**Problem statement:** All of the data below must be reproduced word for word, but without its images.

**Data extracts:**

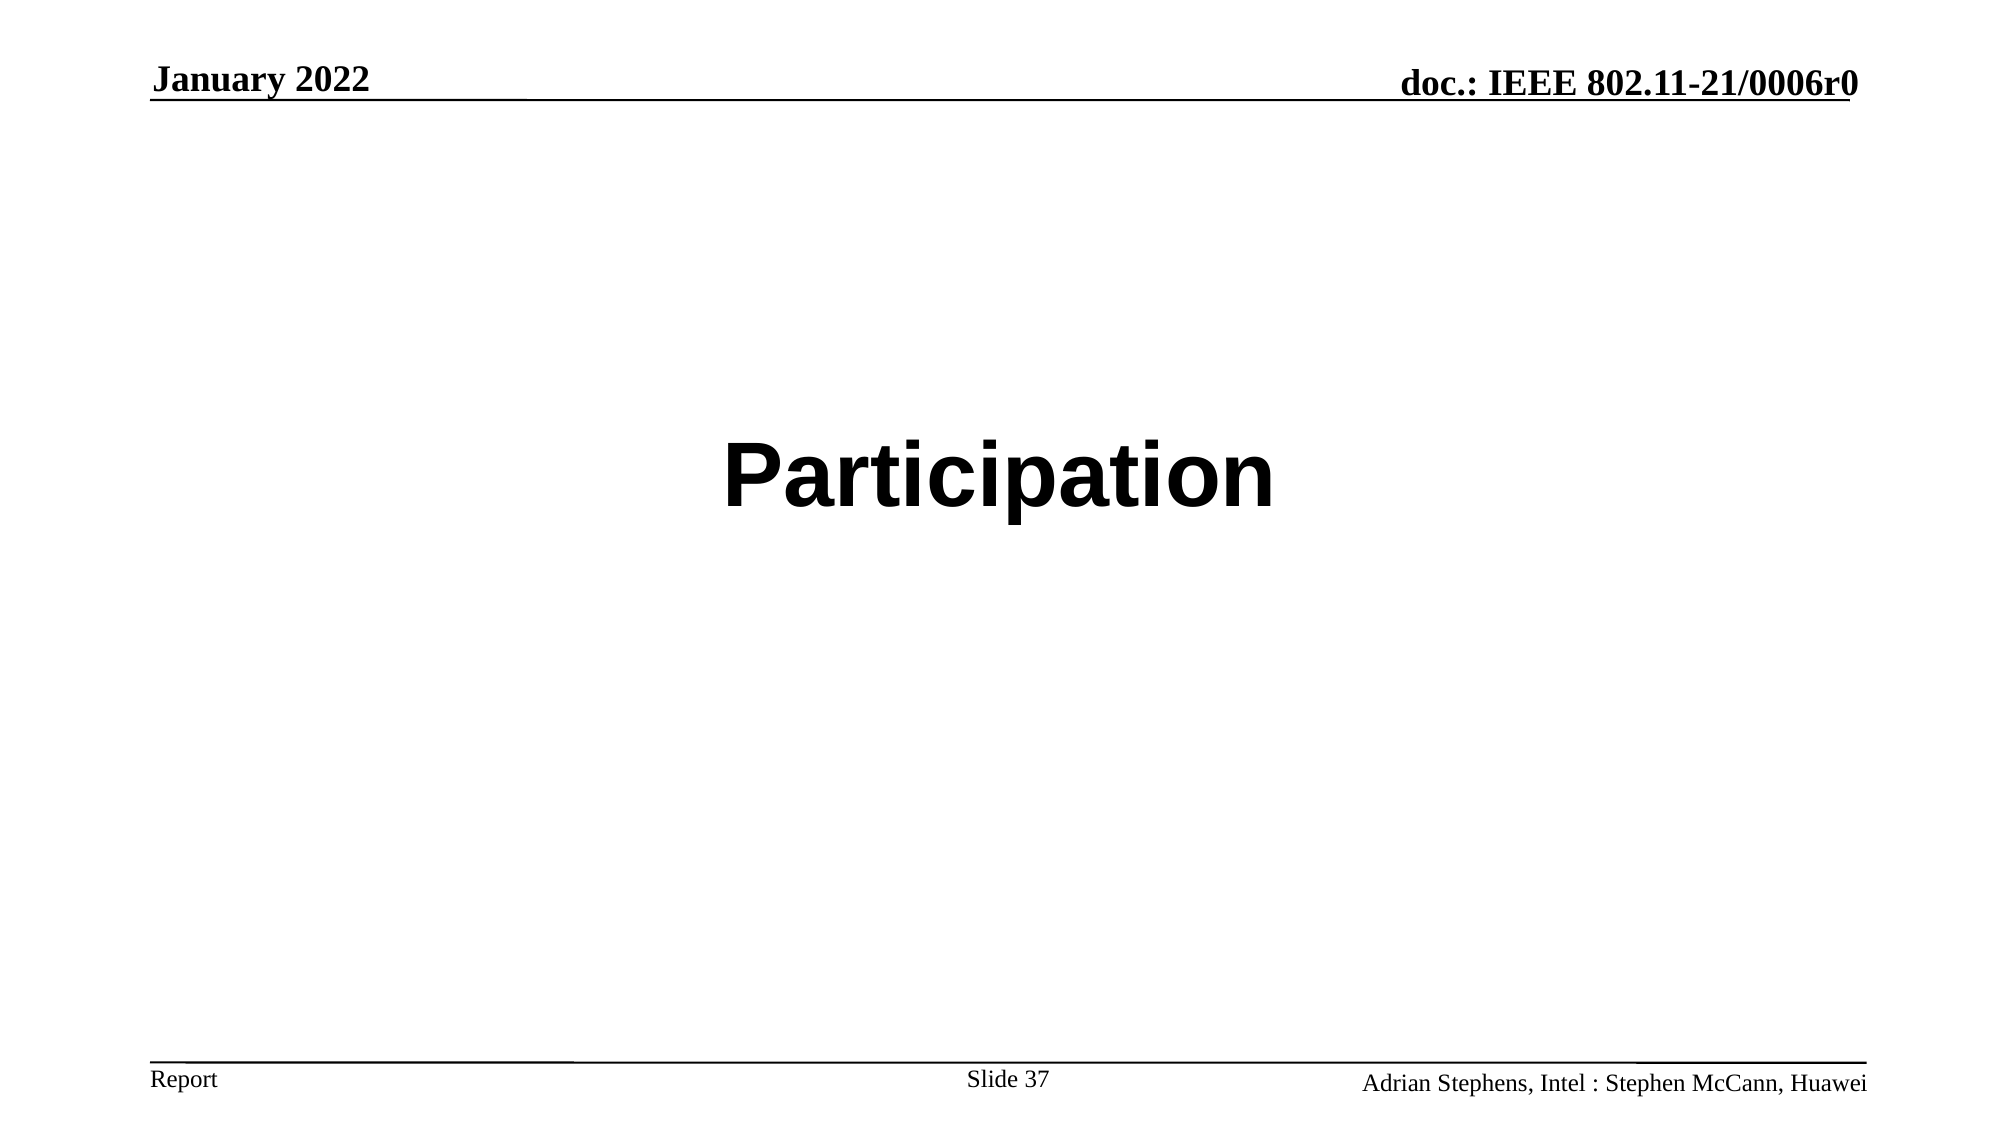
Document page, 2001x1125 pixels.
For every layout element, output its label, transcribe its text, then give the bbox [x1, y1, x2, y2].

title Participation [149, 349, 1851, 591]
slide_number Slide 37 [950, 1061, 1067, 1123]
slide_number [152, 54, 563, 100]
footer Adrian Stephens, Intel : Stephen McCann, Huawei [1295, 1066, 1869, 1108]
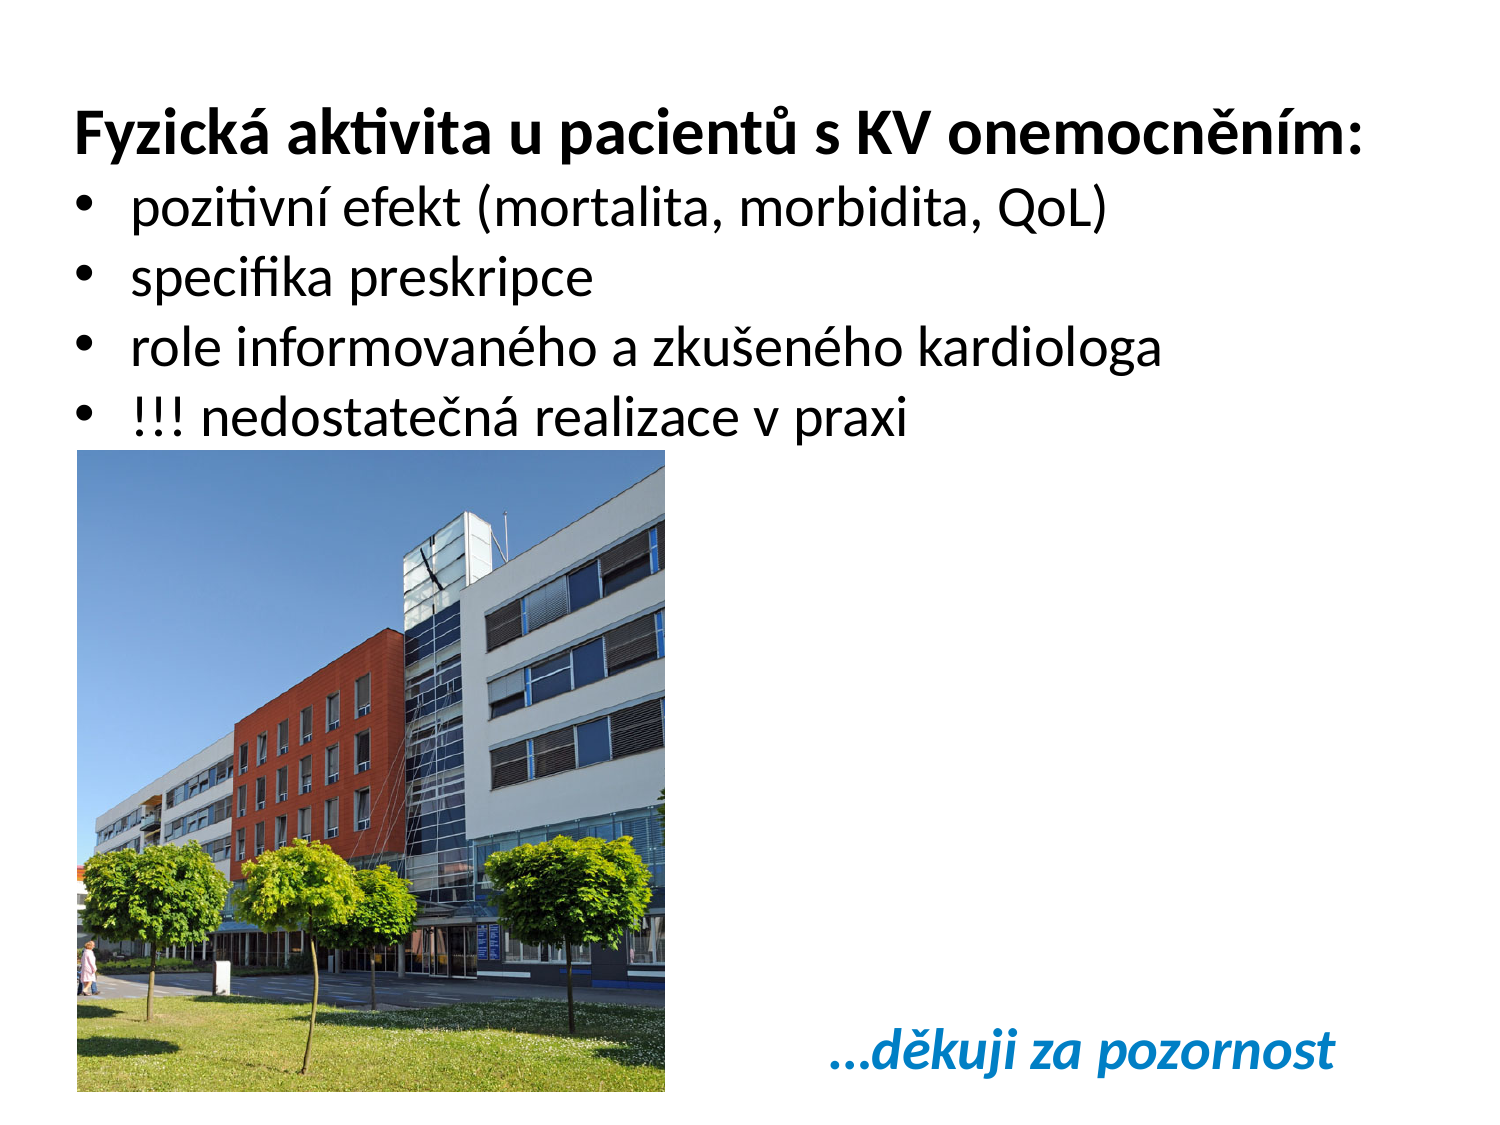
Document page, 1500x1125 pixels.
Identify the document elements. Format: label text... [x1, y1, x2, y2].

picture [76, 450, 666, 1092]
title …děkuji za pozornost [814, 981, 1387, 1111]
text_box Fyzická aktivita u pacientů s KV onemocněním: pozitivní efekt (mortalita, morbidita, QoL) specifika preskripce role informovaného a zkušeného kardiologa !!! nedostatečná realizace v praxi [59, 80, 1489, 568]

**Output for this exercise:**
Document page, 2001x1125 pixels.
For every layout element, output its label, transcribe its text, then give the bbox [x1, y1, x2, y2].

title Participation [149, 349, 1851, 591]
slide_number Slide 37 [950, 1061, 1067, 1123]
slide_number [152, 54, 563, 100]
footer Adrian Stephens, Intel : Stephen McCann, Huawei [1295, 1066, 1869, 1108]
Document page, 1500x1125 pixels.
Identify the document elements. Format: label text... [x1, y1, x2, y2].

picture [76, 450, 666, 1092]
title …děkuji za pozornost [814, 981, 1387, 1111]
text_box Fyzická aktivita u pacientů s KV onemocněním: pozitivní efekt (mortalita, morbidita, QoL) specifika preskripce role informovaného a zkušeného kardiologa !!! nedostatečná realizace v praxi [59, 80, 1489, 568]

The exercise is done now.